Steve McQueen's Star-Studded 'Twelve Years A Slave' Adds Michael K. Williams [UPDATED]
I'm starting to suspect Steve McQueen watches the same TV we do. The British director of Hunger and Shame has already cast Sherlock's Benedict Cumberbatch, Saturday Night Live's Taran Killam, and Raising Hope's Garret Dillahunt in his upcoming Twelve Years a Slave, and he's now added another small-screen favorite. Michael K. Williams, a.k.a. Omar Little on The Wire, has just boarded the cast, which also includes Chiwetel Ejiofor, Michael Fassbender, and Brad Pitt. More details after the jump.
UPDATE: A few hours after this post went up, it was announced that Beasts of the Southern Wild star Dwight Henry had also joined Twelve Years a Slave.
Williams' showbiz career stretches back to the mid-'90s, but it was 2002's The Wire that really launched him to the next level. Since then, he's alternated between movies (Gone Baby Gone, The Road, Life During Wartime) and television (Alias, Boardwalk Empire, Community). Late last year, he got close to booking a part in Quentin Tarantino's Django Unchained, but ultimately wasn't able to make it fit. Still, he seems to be moving on up just fine without it. Among his recently landed gigs is Dirty White Boy, a biopic of Wu-Tang Clan founder Ol' Dirty Bastard, in which Williams will ply the lead.
With production on Twelve Years a Slave already underway, Williams is likely one of the last pieces to fall into place.
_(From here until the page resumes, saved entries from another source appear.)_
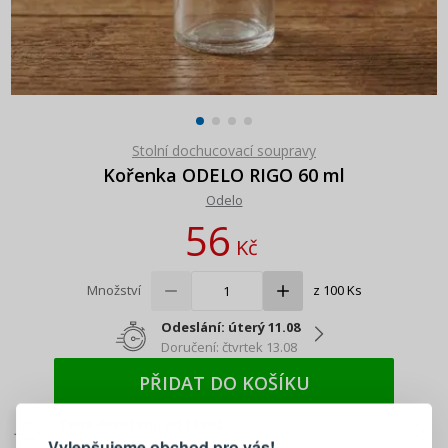
Stolní dochucovací soupravy
Kořenka ODELO RIGO 60 ml
Odelo
56
Kč
Množství
z 100 Ks
Odeslání: úterý 11.08
Doručení: čtvrtek 13.08
PŘIDAT DO KOŠÍKU
PŘIHLÁŠENÍ
REGISTRACE
Cena doručení: od 109 Kč
Mnoho možností výběru!
Vylepšujeme obchod pro vás!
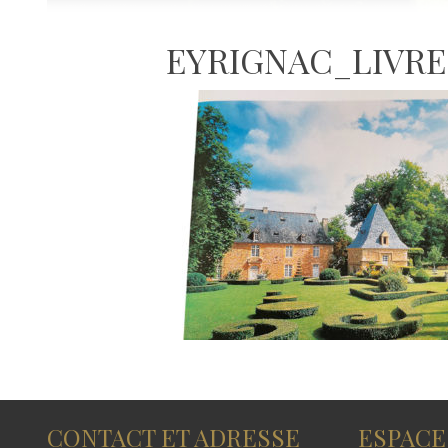
EYRIGNAC_LIVRE
CONTACT ET ADRESSE
ESPACE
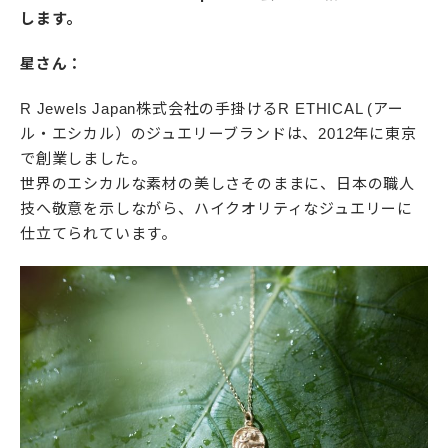
します。
星さん：
R Jewels Japan株式会社の手掛けるR ETHICAL (アー
ル・エシカル）のジュエリーブランドは、2012年に東京
で創業しました。
世界のエシカルな素材の美しさそのままに、日本の職人
技へ敬意を示しながら、ハイクオリティなジュエリーに
仕立てられています。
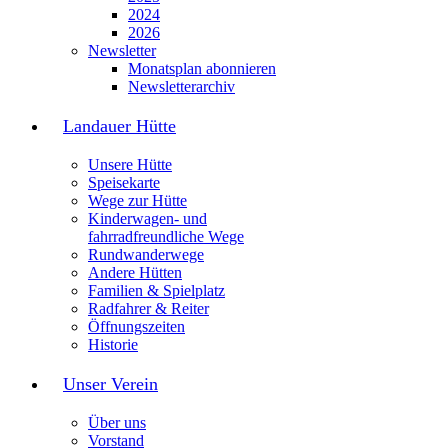
2024
2026
Newsletter
Monatsplan abonnieren
Newsletterarchiv
Landauer Hütte
Unsere Hütte
Speisekarte
Wege zur Hütte
Kinderwagen- und
fahrradfreundliche Wege
Rundwanderwege
Andere Hütten
Familien & Spielplatz
Radfahrer & Reiter
Öffnungszeiten
Historie
Unser Verein
Über uns
Vorstand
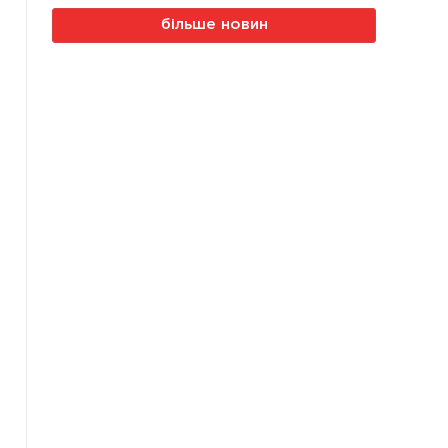
більше новин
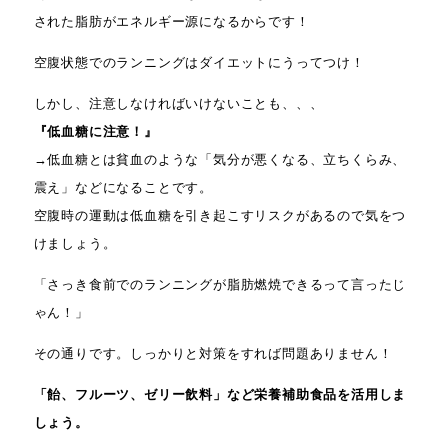
された脂肪がエネルギー源になるからです！
空腹状態でのランニングはダイエットにうってつけ！
しかし、注意しなければいけないことも、、、
『低血糖に注意！』
→低血糖とは貧血のような「気分が悪くなる、立ちくらみ、
震え」などになることです。
空腹時の運動は低血糖を引き起こすリスクがあるので気をつ
けましょう。
「さっき食前でのランニングが脂肪燃焼できるって言ったじ
ゃん！」
その通りです。しっかりと対策をすれば問題ありません！
「飴、フルーツ、ゼリー飲料」など栄養補助食品を活用しま
しょう。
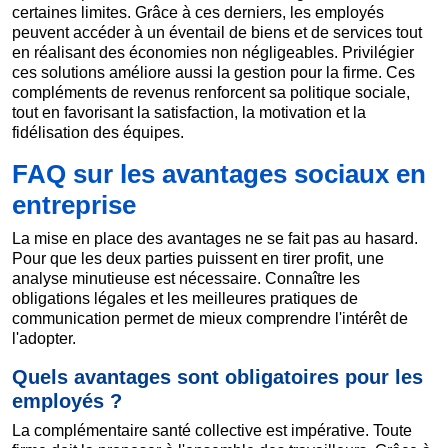
certaines limites. Grâce à ces derniers, les employés
peuvent accéder à un éventail de biens et de services tout
en réalisant des économies non négligeables. Privilégier
ces solutions améliore aussi la gestion pour la firme. Ces
compléments de revenus renforcent sa politique sociale,
tout en favorisant la satisfaction, la motivation et la
fidélisation des équipes.
FAQ sur les avantages sociaux en
entreprise
La mise en place des avantages ne se fait pas au hasard.
Pour que les deux parties puissent en tirer profit, une
analyse minutieuse est nécessaire. Connaître les
obligations légales et les meilleures pratiques de
communication permet de mieux comprendre l'intérêt de
l'adopter.
Quels avantages sont obligatoires pour les
employés ?
La complémentaire santé collective est impérative. Toute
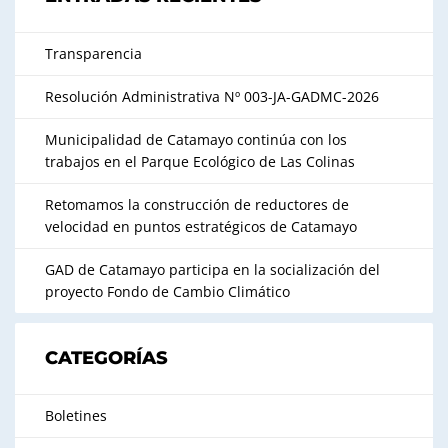
Transparencia
Resolución Administrativa Nº 003-JA-GADMC-2026
Municipalidad de Catamayo continúa con los
trabajos en el Parque Ecológico de Las Colinas
Retomamos la construcción de reductores de
velocidad en puntos estratégicos de Catamayo
GAD de Catamayo participa en la socialización del
proyecto Fondo de Cambio Climático
CATEGORÍAS
Boletines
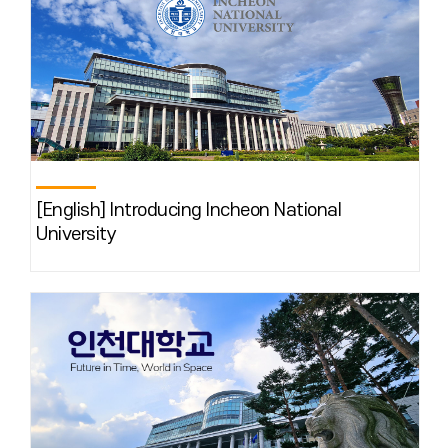
[English] Introducing Incheon National
University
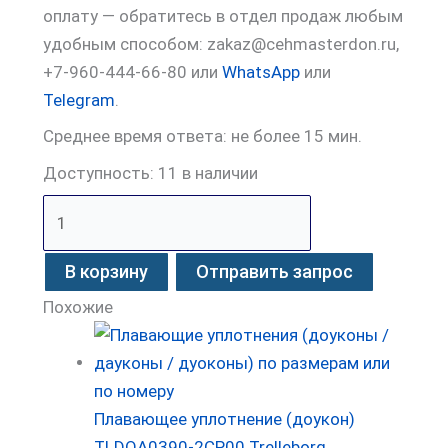
оплату — обратитесь в отдел продаж любым
удобным способом: zakaz@cehmasterdon.ru,
+7-960-444-66-80 или
WhatsApp
или
Telegram
.
Среднее время ответа: не более 15 мин.
Доступность:
11 в наличии
В корзину
Отправить запрос
Похожие
Плавающее уплотнение (доукон)
TLDOA0390-2CP00 Trelleborg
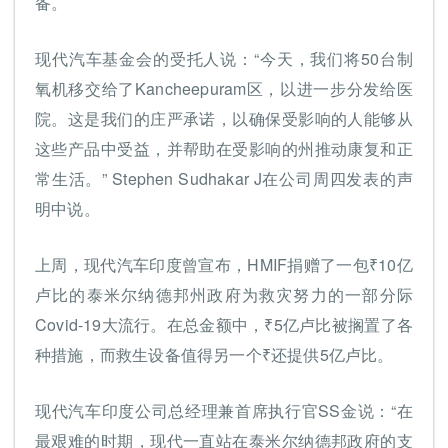
备。
现代汽车基金会的受托人说：“今天，我们将50台制
氧机移交给了Kancheepuram区，以进一步分发给医
院。这是我们的庄严承诺，以确保受影响的人能够从
这些产品中受益，并帮助在受影响的州推动康复和正
常生活。” Stephen Sudhakar J在公司周四发表的声
明中说。
上周，现代汽车印度曾宣布，HMIF捐赠了一包₹10亿
卢比的泰米尔纳德邦州政府为救灾努力的一部分际
Covid-19大流行。在总金额中，₹5亿卢比被搁置了各
种措施，而救生设备值得另一个₹还提供5亿卢比。
现代汽车印度公司总经理兼首席执行官SS金说：“在
最艰难的时期，现代一直站在泰米尔纳德邦政府的支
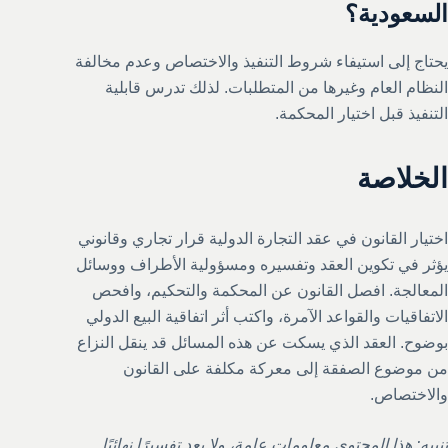
السعودية؟
يحتاج إلى استيفاء شروط التنفيذ والاختصاص وعدم مخالفة
النظام العام وغيرها من المتطلبات. لذلك تدرس قابلية
التنفيذ قبل اختيار المحكمة.
الخلاصة
اختيار القانون في عقد التجارة الدولية قرار تجاري وقانوني
يؤثر في تكوين العقد وتفسيره ومسؤولية الأطراف ووسائل
المعالجة. افصل القانون عن المحكمة والتحكيم، وافحص
الاتفاقيات والقواعد الآمرة، واكتب أثر اتفاقية البيع الدولي
بوضوح. العقد الذي يسكت عن هذه المسائل قد ينقل النزاع
من موضوع الصفقة إلى معركة مكلفة على القانون
والاختصاص.
تنبيه: هذا المحتوى معلومات عامة، ولا يعد تفسيرًا نهائيًا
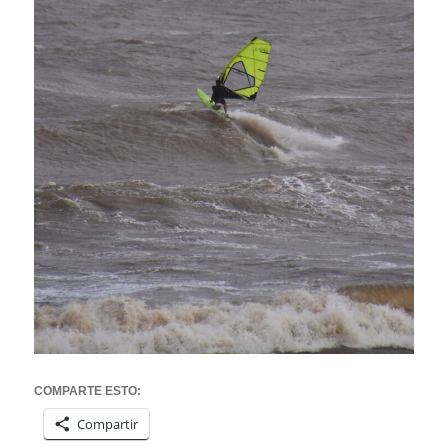
COMPARTE ESTO:
Compartir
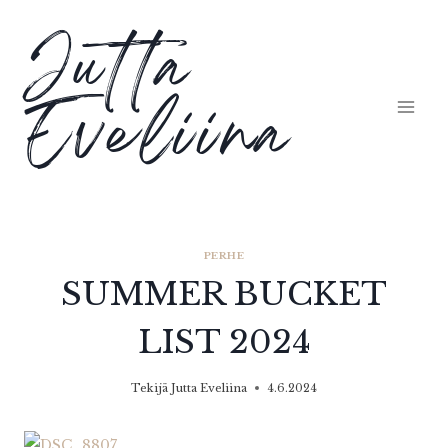
Siirry
Jutta
sisältöön
Eveliina
PERHE
SUMMER BUCKET
LIST 2024
Tekijä
Jutta Eveliina
4.6.2024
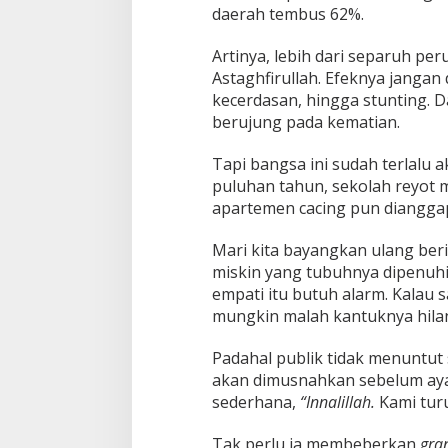
daerah tembus 62%.
Artinya, lebih dari separuh peru
Astaghfirullah. Efeknya jangan
kecerdasan, hingga stunting. D
berujung pada kematian.
Tapi bangsa ini sudah terlalu a
puluhan tahun, sekolah reyot 
apartemen cacing pun dianggap 
Mari kita bayangkan ulang beri
miskin yang tubuhnya dipenuhi 
empati itu butuh alarm. Kalau s
mungkin malah kantuknya hila
Padahal publik tidak menuntut s
akan dimusnahkan sebelum aya
sederhana,
“Innalillah.
Kami turu
Tak perlu ia membeberkan
gra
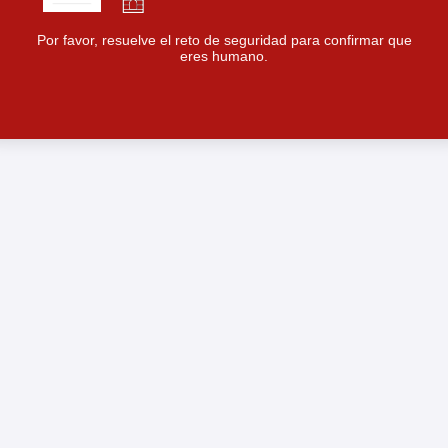
Por favor, resuelve el reto de seguridad para confirmar que
eres humano.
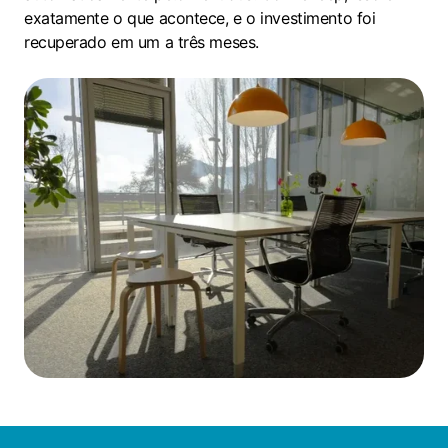
exatamente o que acontece, e o investimento foi
recuperado em um a três meses.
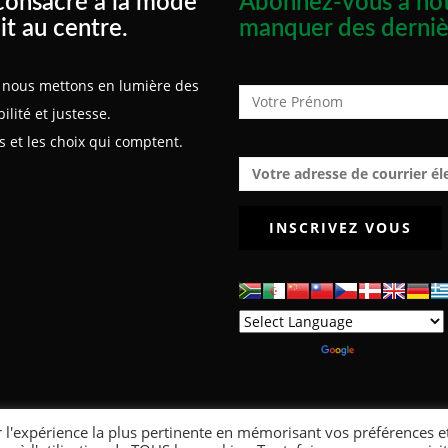
consacré à la mode
Abonnez-vous à not
it au centre.
manquer des derniè
Prénom :
x, nous mettons en lumière des
lité et justesse.
 et les choix qui comptent.
Adresse de courrier électroniq
Powered by
Translate
r l'expérience la plus pertinente en mémorisant vos préférences e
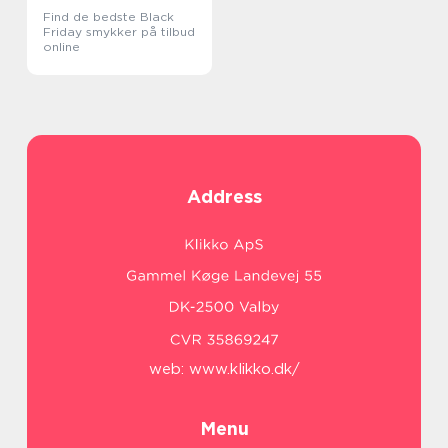
Find de bedste Black
Friday smykker på tilbud
online
Address
web:
www.klikko.dk/
Menu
No release date has been set, but look for the project to hit sometime next year.
In 1841, while working in Saratoga Springs, New York, Solomon met two white men named Merrill Brown and Abram Hamilton. The men overheard Solomon playing his violin and approached him claiming to work for a traveling circus. They proceeded to offer Northup a job providing musical entertainment for the circus at the rate of $1 a day and $3 for each performance. The two men informed him that they would need to travel to Washington D.C., where the circus currently was located but that they would then be traveling back north. Believing he would only be away from home for a short period of time, Solomon did not notify his family that he was leaving. Little did he know that this trip would mark the beginning of the twelve longest years of his life.
Even though Solomon was a free black man, Washington D.C. in 1841 was a place where slavery was legal. Free blacks traveling through areas where slavery was legal needed to furnish papers certifying their free status or face the possibility of being accused of being a runaway slave. Thus, before Solomon and his new companions left the state to begin their trip to Washington D.C., he secured papers declaring his status as a free black citizen of New York. Unfortunately, these papers would not be able to protect Solomon once he reached the nation's capital.